I am looking for an elementary derivation of the formula for the area of a geodesic triangle lying in a surface of constant curvature $\kappa$, depending on the angles and side length.
Of course, the formula can easily be derived from the Gauss–Bonnet formula to be
$$A = \frac{1}{\kappa}(\alpha + \beta + \gamma – \pi)$$
for $\kappa \neq 0$. However, I would like to have an elementary geometric proof.
Does anybody know a reference?
Best Answer
M. Berger, Geometrie, vol. V. MR0536874
Edit. Let me sketch a proof for the spherical triangle. Let the sphere have area $4\pi$. First you derive the area of digon. It is $2\alpha$, where $\alpha$ is the angle, by completely elementary reasons. Now consider a triangle. Extend its sides to three full great circles. These three circles make several digons and two equal triangles (the second one is centrally symmetric to the original one). Make a picture showing how these three circles partition the sphere.
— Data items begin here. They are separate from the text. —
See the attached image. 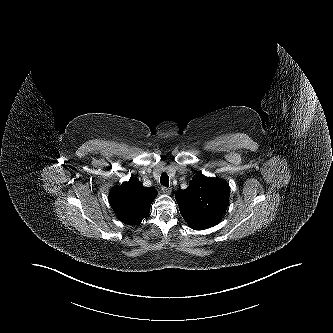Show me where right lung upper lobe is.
I'll return each mask as SVG.
<instances>
[{
    "mask_svg": "<svg viewBox=\"0 0 333 333\" xmlns=\"http://www.w3.org/2000/svg\"><path fill=\"white\" fill-rule=\"evenodd\" d=\"M157 196L153 187H144L137 179L114 187L109 193V203L118 219L126 224H136L148 216L150 205Z\"/></svg>",
    "mask_w": 333,
    "mask_h": 333,
    "instance_id": "obj_1",
    "label": "right lung upper lobe"
}]
</instances>
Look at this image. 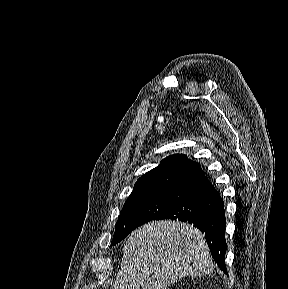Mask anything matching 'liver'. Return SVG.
<instances>
[{
    "label": "liver",
    "instance_id": "1",
    "mask_svg": "<svg viewBox=\"0 0 288 289\" xmlns=\"http://www.w3.org/2000/svg\"><path fill=\"white\" fill-rule=\"evenodd\" d=\"M213 270L209 247L198 229L179 221H151L128 236L111 289H166L184 276Z\"/></svg>",
    "mask_w": 288,
    "mask_h": 289
}]
</instances>
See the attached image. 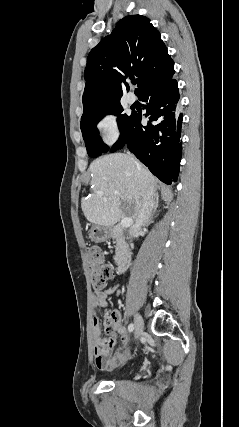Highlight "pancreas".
Wrapping results in <instances>:
<instances>
[{
  "instance_id": "obj_1",
  "label": "pancreas",
  "mask_w": 239,
  "mask_h": 427,
  "mask_svg": "<svg viewBox=\"0 0 239 427\" xmlns=\"http://www.w3.org/2000/svg\"><path fill=\"white\" fill-rule=\"evenodd\" d=\"M112 238L114 239V243L116 244V256L119 253V250L121 249V246L123 244V229L122 226L117 225L114 227V229L112 230Z\"/></svg>"
}]
</instances>
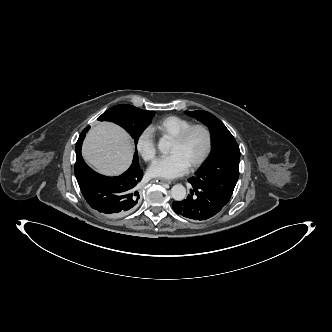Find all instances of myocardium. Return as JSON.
Wrapping results in <instances>:
<instances>
[{
    "label": "myocardium",
    "instance_id": "f54148a6",
    "mask_svg": "<svg viewBox=\"0 0 332 332\" xmlns=\"http://www.w3.org/2000/svg\"><path fill=\"white\" fill-rule=\"evenodd\" d=\"M196 129H200L204 132L206 136V145L202 154L189 165L191 169H195L200 165H202L211 153L213 145V136L210 128L203 123L191 124L173 138L174 142H176L177 144H182L186 141L190 133Z\"/></svg>",
    "mask_w": 332,
    "mask_h": 332
}]
</instances>
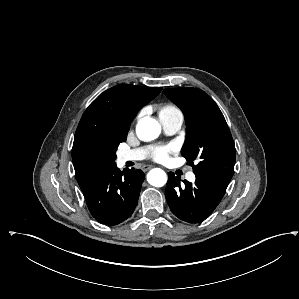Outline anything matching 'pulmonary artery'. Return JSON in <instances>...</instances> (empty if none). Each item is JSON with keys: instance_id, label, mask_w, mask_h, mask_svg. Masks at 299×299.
<instances>
[{"instance_id": "e3ab8cb5", "label": "pulmonary artery", "mask_w": 299, "mask_h": 299, "mask_svg": "<svg viewBox=\"0 0 299 299\" xmlns=\"http://www.w3.org/2000/svg\"><path fill=\"white\" fill-rule=\"evenodd\" d=\"M160 122L163 126L164 131L171 135L175 134L181 128L183 117L182 114H170V115H163L159 117ZM147 150L144 148H138L133 150L122 151L118 155V160L120 163H125L128 161H137L142 160L146 157ZM186 179L190 182H194L196 176L193 171H189L186 173Z\"/></svg>"}]
</instances>
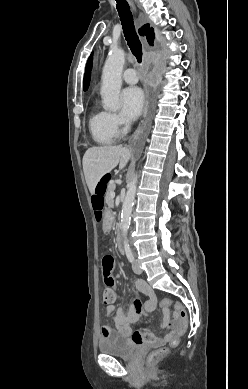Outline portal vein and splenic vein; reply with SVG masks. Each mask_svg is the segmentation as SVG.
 <instances>
[{"label":"portal vein and splenic vein","instance_id":"1","mask_svg":"<svg viewBox=\"0 0 248 389\" xmlns=\"http://www.w3.org/2000/svg\"><path fill=\"white\" fill-rule=\"evenodd\" d=\"M115 197V193L113 192L112 194H111V198L113 199Z\"/></svg>","mask_w":248,"mask_h":389}]
</instances>
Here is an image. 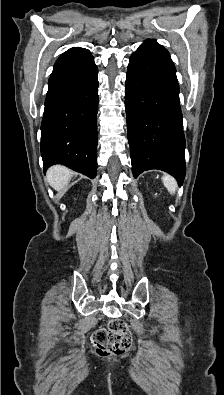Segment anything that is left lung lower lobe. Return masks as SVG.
<instances>
[{"instance_id": "obj_1", "label": "left lung lower lobe", "mask_w": 224, "mask_h": 395, "mask_svg": "<svg viewBox=\"0 0 224 395\" xmlns=\"http://www.w3.org/2000/svg\"><path fill=\"white\" fill-rule=\"evenodd\" d=\"M125 109L132 172L149 169L185 177V138L176 69L169 52L146 40L130 57Z\"/></svg>"}]
</instances>
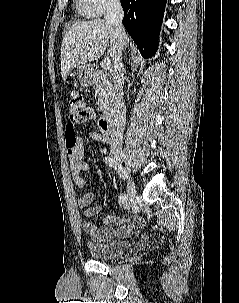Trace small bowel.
Instances as JSON below:
<instances>
[{"mask_svg":"<svg viewBox=\"0 0 239 303\" xmlns=\"http://www.w3.org/2000/svg\"><path fill=\"white\" fill-rule=\"evenodd\" d=\"M96 114L91 111L86 120H95ZM91 139L110 143V139L102 133L91 131L89 132ZM65 146L68 153L71 176L78 188L87 186L86 179L83 178L82 172L89 170V165L84 161L85 144L83 138L79 136L74 129L68 127L65 134ZM96 193L87 192L83 194L77 201L78 206L84 210V231L96 241H108L116 237L130 236L136 228L142 227L145 220L136 215L128 217H118L115 215H107L103 219L104 227L98 228L91 218L98 215L102 207L100 205L90 206L95 200Z\"/></svg>","mask_w":239,"mask_h":303,"instance_id":"1","label":"small bowel"}]
</instances>
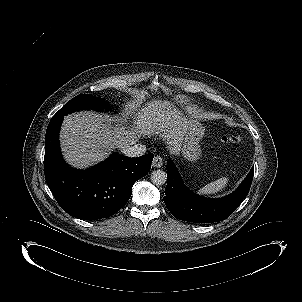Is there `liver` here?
<instances>
[{"label": "liver", "instance_id": "6515ba94", "mask_svg": "<svg viewBox=\"0 0 302 302\" xmlns=\"http://www.w3.org/2000/svg\"><path fill=\"white\" fill-rule=\"evenodd\" d=\"M129 108L135 121L128 130L122 123L90 111L66 116L60 133L66 161L78 168L91 166L107 157L113 149L133 146L137 135H158L172 154H179L186 123L179 110L161 101H152L139 111L135 104Z\"/></svg>", "mask_w": 302, "mask_h": 302}]
</instances>
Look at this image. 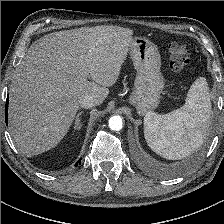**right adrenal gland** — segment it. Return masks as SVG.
<instances>
[{
  "instance_id": "obj_1",
  "label": "right adrenal gland",
  "mask_w": 224,
  "mask_h": 224,
  "mask_svg": "<svg viewBox=\"0 0 224 224\" xmlns=\"http://www.w3.org/2000/svg\"><path fill=\"white\" fill-rule=\"evenodd\" d=\"M84 112H79L78 114H77V116H76V119H75V126H74V129H76V130H79L80 128H81V126H82V124H81V115L83 114Z\"/></svg>"
}]
</instances>
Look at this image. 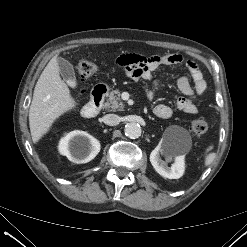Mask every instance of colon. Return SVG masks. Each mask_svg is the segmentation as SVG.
<instances>
[{
	"mask_svg": "<svg viewBox=\"0 0 247 247\" xmlns=\"http://www.w3.org/2000/svg\"><path fill=\"white\" fill-rule=\"evenodd\" d=\"M98 69V65L90 61H82L77 67L78 75L81 81H85ZM191 130L198 135L204 134L208 130V123L201 118L193 119L190 123Z\"/></svg>",
	"mask_w": 247,
	"mask_h": 247,
	"instance_id": "obj_1",
	"label": "colon"
}]
</instances>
As the areas of all digons are known the area of a triangle is simply derived by the exclusion-inclusion formula!
Notice: this proof is truly elementary in the sense that it only uses the existence of the area for a digon and triangle, its invariance with respect to rotations, and finite additivity. Euclid COULD give a rigorous proof of this. As rigorous as his investigation of areas of Euclidean triangles.